_WORK INSTRUCTION_
Only the lines holding the string "wire" are needed; copy each of them from the data.

_RECORDED INFORMATION_
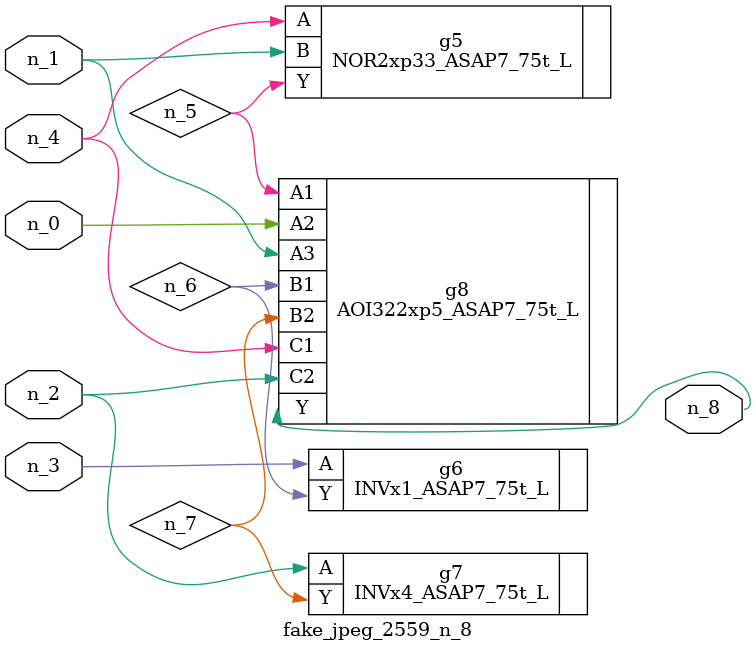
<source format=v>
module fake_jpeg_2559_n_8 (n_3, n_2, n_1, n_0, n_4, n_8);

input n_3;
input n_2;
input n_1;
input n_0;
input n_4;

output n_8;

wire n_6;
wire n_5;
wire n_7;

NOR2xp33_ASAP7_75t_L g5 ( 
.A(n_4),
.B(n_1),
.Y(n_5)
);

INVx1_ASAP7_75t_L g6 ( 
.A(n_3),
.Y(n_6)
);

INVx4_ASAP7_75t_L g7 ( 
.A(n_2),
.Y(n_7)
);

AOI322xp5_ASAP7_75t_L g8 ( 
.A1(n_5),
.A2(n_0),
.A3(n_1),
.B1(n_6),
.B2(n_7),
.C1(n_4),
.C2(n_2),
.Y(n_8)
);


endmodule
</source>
--
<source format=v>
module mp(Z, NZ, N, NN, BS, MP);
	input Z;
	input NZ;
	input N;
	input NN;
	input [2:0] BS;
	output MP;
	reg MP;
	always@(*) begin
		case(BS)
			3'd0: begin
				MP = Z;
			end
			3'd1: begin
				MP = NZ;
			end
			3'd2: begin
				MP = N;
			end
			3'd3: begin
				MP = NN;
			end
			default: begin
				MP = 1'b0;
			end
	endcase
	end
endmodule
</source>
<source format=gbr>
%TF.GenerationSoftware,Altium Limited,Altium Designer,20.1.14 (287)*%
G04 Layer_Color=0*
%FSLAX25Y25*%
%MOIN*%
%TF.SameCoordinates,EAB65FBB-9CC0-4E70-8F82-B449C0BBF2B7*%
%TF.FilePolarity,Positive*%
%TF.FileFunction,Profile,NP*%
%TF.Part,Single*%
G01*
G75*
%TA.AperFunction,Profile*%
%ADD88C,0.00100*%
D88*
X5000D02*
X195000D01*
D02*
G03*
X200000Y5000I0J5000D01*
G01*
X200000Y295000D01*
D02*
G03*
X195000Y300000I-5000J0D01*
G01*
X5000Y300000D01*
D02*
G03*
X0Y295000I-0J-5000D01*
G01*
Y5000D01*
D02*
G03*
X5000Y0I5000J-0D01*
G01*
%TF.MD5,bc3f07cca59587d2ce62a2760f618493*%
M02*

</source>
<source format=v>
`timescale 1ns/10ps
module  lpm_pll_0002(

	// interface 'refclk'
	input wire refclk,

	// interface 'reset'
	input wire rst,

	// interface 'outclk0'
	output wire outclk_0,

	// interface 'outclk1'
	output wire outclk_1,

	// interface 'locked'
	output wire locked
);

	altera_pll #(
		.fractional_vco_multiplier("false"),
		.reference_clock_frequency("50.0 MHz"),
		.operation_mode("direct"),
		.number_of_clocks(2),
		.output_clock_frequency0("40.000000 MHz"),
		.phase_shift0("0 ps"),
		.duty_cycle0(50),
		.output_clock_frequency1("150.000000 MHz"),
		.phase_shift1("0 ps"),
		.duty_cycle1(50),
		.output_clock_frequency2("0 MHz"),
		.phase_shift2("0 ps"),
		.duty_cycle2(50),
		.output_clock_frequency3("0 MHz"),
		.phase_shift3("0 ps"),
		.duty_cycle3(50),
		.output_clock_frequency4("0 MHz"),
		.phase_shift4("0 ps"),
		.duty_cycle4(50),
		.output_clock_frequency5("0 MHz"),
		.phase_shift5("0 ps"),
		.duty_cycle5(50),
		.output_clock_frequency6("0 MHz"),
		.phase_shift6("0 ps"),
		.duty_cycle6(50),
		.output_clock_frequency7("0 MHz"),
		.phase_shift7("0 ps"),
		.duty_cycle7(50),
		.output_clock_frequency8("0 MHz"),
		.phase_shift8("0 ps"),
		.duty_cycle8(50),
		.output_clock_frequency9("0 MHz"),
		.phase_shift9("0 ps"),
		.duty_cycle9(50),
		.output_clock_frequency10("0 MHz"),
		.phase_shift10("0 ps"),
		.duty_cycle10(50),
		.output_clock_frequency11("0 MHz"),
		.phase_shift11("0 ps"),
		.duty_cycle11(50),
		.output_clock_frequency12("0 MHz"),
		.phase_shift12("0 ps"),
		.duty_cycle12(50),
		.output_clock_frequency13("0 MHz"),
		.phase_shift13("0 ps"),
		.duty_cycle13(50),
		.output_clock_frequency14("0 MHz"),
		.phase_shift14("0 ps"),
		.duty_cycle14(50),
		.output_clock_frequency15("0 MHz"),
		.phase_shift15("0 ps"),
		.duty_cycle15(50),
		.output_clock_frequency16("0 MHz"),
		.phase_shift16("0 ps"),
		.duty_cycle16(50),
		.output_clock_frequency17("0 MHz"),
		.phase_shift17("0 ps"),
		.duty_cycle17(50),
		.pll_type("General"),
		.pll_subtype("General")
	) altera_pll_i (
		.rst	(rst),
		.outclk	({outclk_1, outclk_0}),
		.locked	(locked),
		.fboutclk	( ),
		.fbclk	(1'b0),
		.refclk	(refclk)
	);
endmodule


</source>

_ANSWER SECTION_
wire n_6;
wire n_5;
wire n_7;
	input wire refclk,
	input wire rst,
	output wire outclk_0,
	output wire outclk_1,
	output wire locked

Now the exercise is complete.